Precisely because their campuses are not easily identified with these neoliberal modes of being, they understand that they must shoulder the burden of their own human development. They thus articulate a vision of how to make the most of their college studies.

An Elite College Student

It is the feeling of
energy
, the motivation to continuously do something.

We return to the Koryŏ University student with whom we opened this chapter and her thoughts on “self-management.” Heejin dwelled on self-management as a way of distinguishing herself from her close associates during her
chaesu
year, the year after high school when some students study to retake the college entrance exams to ensure college admission or upgrade their eligibility for more elite schools:

I probably shouldn’t say this, but those of us here are at this level [and she motioned as if to include the campus around us]. Our society is led by people at this higher level. . . . Frankly speaking, among my friends from my
chaesu
year [that is, those who attended the same college preparation institute], I am the only one who got in here. Don’t get me wrong. I’m not saying they are bad. They all go to provincial colleges or . . . We all used to hang out together, but when we parted at 1 a.m. I would go home and study until 3 a.m. before I went to bed. They just went to bed because they were tired.
So it was all about self-management
. . . . It isn’t that I look down on them. If I were to talk to them like this, they would think I was a different person. But I talk to them only about fun stuff. . . . I have friends whom I hang out with, friends I study with, and friends I consult with about the future. [emphasis added]

When we met Heejin a year later in her sophomore year, her position on self-management had hardened. Koryŏ University, she said unabashedly, was an elite school that should stand, metonymically, for students like herself: self-managers invested in the kinds of new human development sketched in the preceding pages.

She described a university that was a far cry from the one that her high school teachers had described: “Hang in there, hang in there, once you get to college you can do whatever you want.” Instead, to her delight, Heejin found
people
who studied really hard. She told us that she had been “moved” by the long line of students waiting to enter the library at 5 a.m. For Heejin, competing, self-managing, and working hard made her feel alive and vital. She described the energy that comes from activity and achievement:

[If you have to study in college] you can feel that you have
achieved
something. . . . When I was selected to be an exchange student [she hadn’t gone yet], the feeling was amazing—the sense of
accomplishment
. When I got into college, into the department I wanted, and . . . It is the feeling of
energy
, the motivation continuously to be doing something. [emphasis added]
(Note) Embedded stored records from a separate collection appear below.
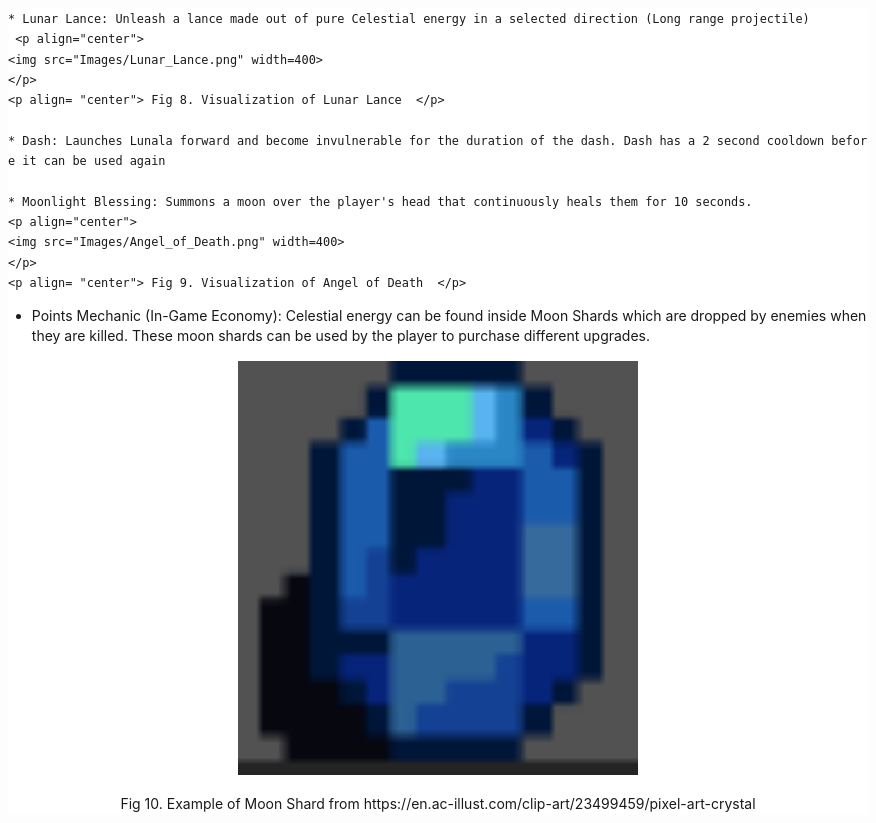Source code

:     * Lunar Lance: Unleash a lance made out of pure Celestial energy in a selected direction (Long range projectile)
     <p align="center">
    <img src="Images/Lunar_Lance.png" width=400>
    </p>
    <p align= "center"> Fig 8. Visualization of Lunar Lance  </p>

    * Dash: Launches Lunala forward and become invulnerable for the duration of the dash. Dash has a 2 second cooldown before it can be used again

    * Moonlight Blessing: Summons a moon over the player's head that continuously heals them for 10 seconds.
    <p align="center">
    <img src="Images/Angel_of_Death.png" width=400>
    </p>
    <p align= "center"> Fig 9. Visualization of Angel of Death  </p>

* Points Mechanic (In-Game Economy): Celestial energy can be found inside Moon Shards which are dropped by enemies when they are killed. These moon shards can be used by the player to purchase different upgrades.
 <p align="center">
    <img src="Images/Moon_Shard.png" width=400>
</p>
<p align= "center"> Fig 10. Example of Moon Shard from https://en.ac-illust.com/clip-art/23499459/pixel-art-crystal  </p>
Heejin was unfazed by the thought that this intensity of effort should be unending and that the point was not to arrive at one place or another. On hearing Heejin’s litany of activities and credentials, her friend asked, “But does this leave
you
any room for
self
-development?” Heejin’s retort was quick and easy: “But this is a part of self-development, too.” We understand her retort as refusing to make a distinction between a private or personal self and a market-oriented or instrumental one. Minutes later, the friend pushed her again, “You enjoy competition so that you can realize your dreams, right? It isn’t that you want to compete forever, right? Do you want to agonize yourself with endless competition?” While Heejin’s friend was keenly aware of the external pressures that demand neoliberal selfhood, for Heejin this self-hood resonates with her sense of her own essence, a selfhood well suited to the demands of the day and therefore deserving of reward.